____ GIVEN TEXT

SEO & Analytics

How to Improve WordPress SEO

A practical, step-by-step checklist to boost your existing WordPress site's search visibility

Your WordPress site is live, you’re publishing content, but your Google rankings still feel stuck. Maybe a few posts bring in traffic, but most pages barely show up in search results. That’s a sign your WordPress SEO needs improvement, not just a one-time setup.

This guide walks you through a practical, step-by-step process to improve WordPress SEO on an existing site. You’ll audit what you already have, fix critical settings, optimize your content, strengthen internal links, and tune performance so search engines (and visitors) love your site.

If you’re brand new to the topic, start with a broader overview like this complete WordPress SEO beginner guide, then come back here to work through this improvement checklist on your live site.

Prerequisites

Before you start tweaking settings and content, make sure you have the access and tools you need. These basics will save you time and prevent mistakes.

  • Administrator access to your WordPress dashboard.

________

EXERCISE INSTRUCTIONS:
a) What access does the WordPress SEO guide list first among its prerequisites?
b) Reproduce everything in the WordPress SEO guide from "Before you start" down to "your WordPress dashboard.".

____ DATASET RECORDS

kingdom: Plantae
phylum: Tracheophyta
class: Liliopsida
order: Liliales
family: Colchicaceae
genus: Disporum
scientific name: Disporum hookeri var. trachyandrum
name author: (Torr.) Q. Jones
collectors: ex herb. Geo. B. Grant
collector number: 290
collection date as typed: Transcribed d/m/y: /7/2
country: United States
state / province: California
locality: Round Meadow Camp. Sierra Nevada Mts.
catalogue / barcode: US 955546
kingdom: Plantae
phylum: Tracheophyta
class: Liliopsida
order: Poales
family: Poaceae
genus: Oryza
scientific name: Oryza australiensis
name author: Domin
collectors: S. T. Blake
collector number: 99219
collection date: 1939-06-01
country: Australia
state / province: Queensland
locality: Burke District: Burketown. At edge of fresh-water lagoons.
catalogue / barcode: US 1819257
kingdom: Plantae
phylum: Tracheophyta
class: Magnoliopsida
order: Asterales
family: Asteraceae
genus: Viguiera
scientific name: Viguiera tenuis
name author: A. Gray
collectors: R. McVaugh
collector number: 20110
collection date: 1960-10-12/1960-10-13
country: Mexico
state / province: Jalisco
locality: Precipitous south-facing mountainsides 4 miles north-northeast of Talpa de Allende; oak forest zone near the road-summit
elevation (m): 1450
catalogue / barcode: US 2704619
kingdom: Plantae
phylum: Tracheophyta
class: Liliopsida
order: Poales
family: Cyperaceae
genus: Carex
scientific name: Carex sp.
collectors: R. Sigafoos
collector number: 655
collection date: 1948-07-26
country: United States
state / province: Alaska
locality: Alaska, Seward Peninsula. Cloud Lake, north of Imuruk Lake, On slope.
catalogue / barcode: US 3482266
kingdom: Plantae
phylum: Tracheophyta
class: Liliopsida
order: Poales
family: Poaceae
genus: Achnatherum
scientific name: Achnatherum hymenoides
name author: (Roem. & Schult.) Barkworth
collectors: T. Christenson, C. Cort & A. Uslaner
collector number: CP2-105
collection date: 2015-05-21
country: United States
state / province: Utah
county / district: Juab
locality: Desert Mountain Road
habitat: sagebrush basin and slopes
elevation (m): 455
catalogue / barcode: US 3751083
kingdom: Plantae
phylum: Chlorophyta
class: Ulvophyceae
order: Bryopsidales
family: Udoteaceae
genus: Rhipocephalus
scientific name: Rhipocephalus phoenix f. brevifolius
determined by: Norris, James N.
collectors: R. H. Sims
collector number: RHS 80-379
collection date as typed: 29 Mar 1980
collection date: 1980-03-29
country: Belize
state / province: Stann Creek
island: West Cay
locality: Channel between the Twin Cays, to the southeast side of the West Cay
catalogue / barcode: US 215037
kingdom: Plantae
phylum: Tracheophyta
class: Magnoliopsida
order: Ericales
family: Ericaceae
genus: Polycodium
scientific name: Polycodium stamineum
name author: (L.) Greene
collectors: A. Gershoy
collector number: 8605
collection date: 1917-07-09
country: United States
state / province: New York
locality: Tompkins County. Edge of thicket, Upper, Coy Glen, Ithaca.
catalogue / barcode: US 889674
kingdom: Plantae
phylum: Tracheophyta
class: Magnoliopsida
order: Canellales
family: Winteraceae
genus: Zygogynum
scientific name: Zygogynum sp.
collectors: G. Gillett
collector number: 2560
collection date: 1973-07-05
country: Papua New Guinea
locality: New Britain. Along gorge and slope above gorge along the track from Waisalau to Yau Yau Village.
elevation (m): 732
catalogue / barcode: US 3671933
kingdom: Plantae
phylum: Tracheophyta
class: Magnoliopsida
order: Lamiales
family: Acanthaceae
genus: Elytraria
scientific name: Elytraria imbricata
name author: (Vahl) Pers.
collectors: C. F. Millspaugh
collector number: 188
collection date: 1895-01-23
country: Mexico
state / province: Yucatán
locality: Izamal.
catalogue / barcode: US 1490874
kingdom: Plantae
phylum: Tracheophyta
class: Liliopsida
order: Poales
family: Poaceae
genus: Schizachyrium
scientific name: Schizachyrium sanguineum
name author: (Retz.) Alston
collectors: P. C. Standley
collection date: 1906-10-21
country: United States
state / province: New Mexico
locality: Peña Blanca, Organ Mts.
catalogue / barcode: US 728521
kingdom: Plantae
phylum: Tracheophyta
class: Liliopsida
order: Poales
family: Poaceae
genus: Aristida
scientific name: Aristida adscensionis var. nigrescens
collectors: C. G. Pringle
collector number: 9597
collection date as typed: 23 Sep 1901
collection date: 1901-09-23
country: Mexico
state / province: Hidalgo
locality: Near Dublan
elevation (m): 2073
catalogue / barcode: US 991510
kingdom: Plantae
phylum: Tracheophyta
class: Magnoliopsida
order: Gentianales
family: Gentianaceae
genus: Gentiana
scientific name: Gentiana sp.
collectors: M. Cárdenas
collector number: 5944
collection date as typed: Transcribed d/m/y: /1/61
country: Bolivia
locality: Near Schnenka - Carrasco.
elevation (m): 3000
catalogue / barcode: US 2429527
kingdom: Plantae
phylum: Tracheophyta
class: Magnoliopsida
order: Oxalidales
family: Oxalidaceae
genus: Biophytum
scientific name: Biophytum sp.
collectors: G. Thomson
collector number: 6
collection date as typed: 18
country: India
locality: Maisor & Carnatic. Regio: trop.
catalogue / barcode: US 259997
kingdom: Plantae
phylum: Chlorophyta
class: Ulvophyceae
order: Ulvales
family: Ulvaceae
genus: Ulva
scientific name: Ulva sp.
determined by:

________

RESPONSE LIST:
a) Administrator access to your WordPress dashboard.

b)
Before you start tweaking settings and content, make sure you have the access and tools you need. These basics will save you time and prevent mistakes.

  • Administrator access to your WordPress dashboard.